Material provided
──────────
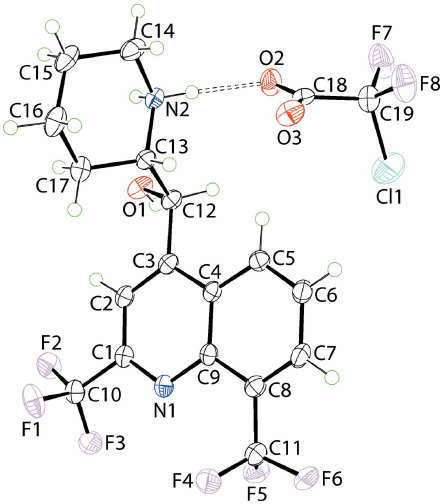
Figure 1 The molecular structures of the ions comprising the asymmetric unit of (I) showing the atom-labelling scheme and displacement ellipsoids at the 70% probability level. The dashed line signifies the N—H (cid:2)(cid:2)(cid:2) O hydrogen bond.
──────────
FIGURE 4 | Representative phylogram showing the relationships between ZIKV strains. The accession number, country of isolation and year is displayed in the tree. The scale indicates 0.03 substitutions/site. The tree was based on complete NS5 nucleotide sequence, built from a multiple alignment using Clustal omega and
──────────
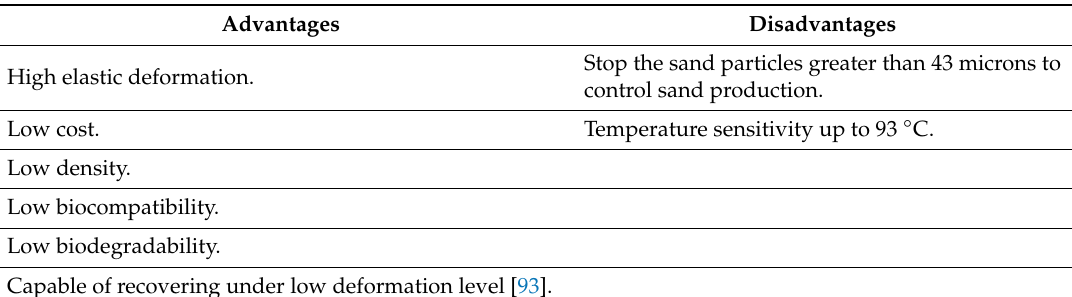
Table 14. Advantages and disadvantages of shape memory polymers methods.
──────────
Work to complete
Scan the lines above for the word "showing", then copy each line that has it.

Written response
Figure 1 The molecular structures of the ions comprising the asymmetric unit of (I) showing the atom-labelling scheme and displacement ellipsoids at the 70% probability level. The dashed line signifies the N—H (cid:2)(cid:2)(cid:2) O hydrogen bond.
FIGURE 4 | Representative phylogram showing the relationships between ZIKV strains. The accession number, country of isolation and year is displayed in the tree. The scale indicates 0.03 substitutions/site. The tree was based on complete NS5 nucleotide sequence, built from a multiple alignment using Clustal omega and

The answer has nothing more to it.